BORIS JOHNSON’S St Valentine’s Day massacre came a day early.
The root of the differences between the prime minister and his chancellor – which today resulted in the Sajid Javid resignation – lies in the particular character of Britain’s continuing capitalist crisis and the different ways in which the dissonant tendencies in our multilayered ruling class think it can be overcome.
These differences are, for the moment, expressed in personality terms, in a supposed irreconcilable conflict between the chancellor’s priorities and the team he has assembled in No 11 and those next door answerable to Johnson’s attack dog Dominic Cummings.
Recollect that in the very early days of this new regime, Cummings had security officers escort a tearful Javid adviser from the premises on the grounds, it appeared, that she mixed in dissident circles.

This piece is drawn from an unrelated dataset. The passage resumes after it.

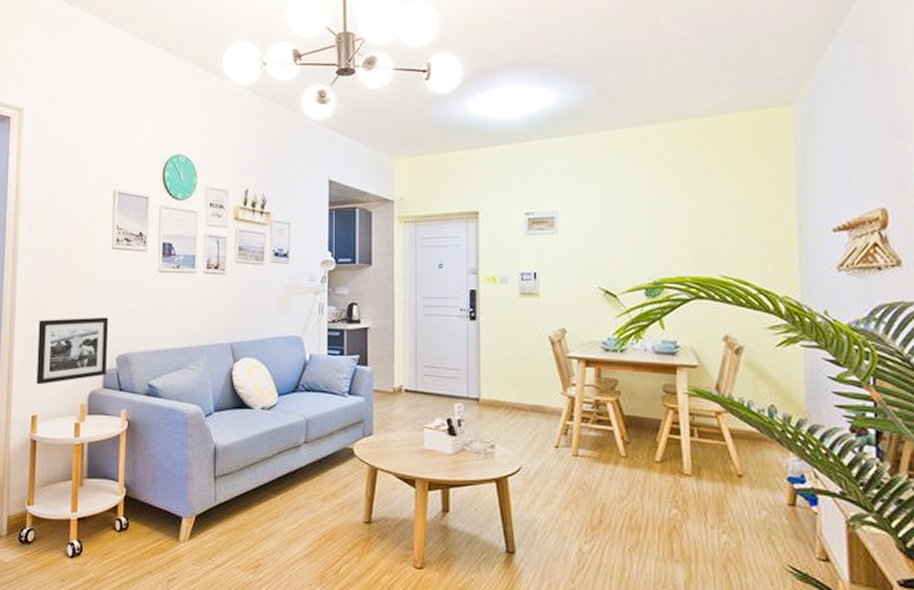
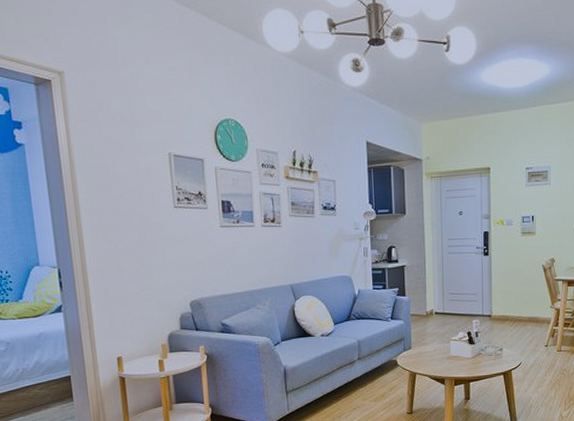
picture frame: present [36,317,109,385] -> none [111,268,182,331]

In the snake-pit of Whitehall media management, Javid has been cast as “Chino,” not a reference to the casual clothing of a dress-down Friday, but because he was “chancellor in name only.”
Presented by Johnson with a demand that he dismiss his entire team, Javid concluded that he indeed held office in name only and jacked the job in.
At this precise moment the most likely explanation for this unexpectedly dramatic dimension to what was anticipated to be a minor reshuffle is the desire of Johnson to consolidate around his person and office a more powerful government machine.
The immediate past experience of, first, coalition government with the Lib Dems and then the disarray of the Theresa May administration has convinced the new Tory leadership of the need for Cabinet discipline, parliamentary good order and effective oversight of policy and performance.
There is a tendency on the liberal left – perhaps the most pervasive of Labour’s ideological trends – to conceive of Johnson as the personification of the most reactionary right, the instrument of all those forces that desire an escalation of austerity in the interest of fiscally conservative regime concerned with precisely those obsessions which constitute the traditional Tory priorities.
Low corporate taxation, privatised utilities, the untrammelled power of management, the sanctity of private property, the inviolability of the military and intelligence budget, the overall diminution of the public sphere and the guiltless mobilisation of reactionary and racist sentiment in the pursuit of these goals finds few dissidents in Tory circles.
While any Tory will adhere more or less without dissent to the these verities, there are real difference about how to overcome the structural deficiencies of British capitalism.
Contradictory trends in ruling-class thinking do not express themselves in unalloyed form but there is a tendency which see both necessity and profit in a more balanced regional economy, greater investment in high-value technology, science and research, a more radical reorientation to global markets and increased efforts to develop a more modern, diversified and productive economy.
At the same time there are powerful tendencies that express the more parasitic elements of Britain’s notoriously skewed economy with a financial sector reflected always searching for the easiest profits at the expense of regional and infrastructure investment.
There is an obvious political utility to policies which serve to secure the electoral bridgeheads Johnson has captured in the English regions and for the moment this appears to be the dominant trend in government.
Labour in opposition needs to break out of its self-referential bubble and respond with the kind of class politics that can mobilise working-class opinion around clear-cut socialist policies and present a more compelling vision of what a modern socialist economy means for people searching for thoroughgoing solutions to the problems crisis capitalism has brought.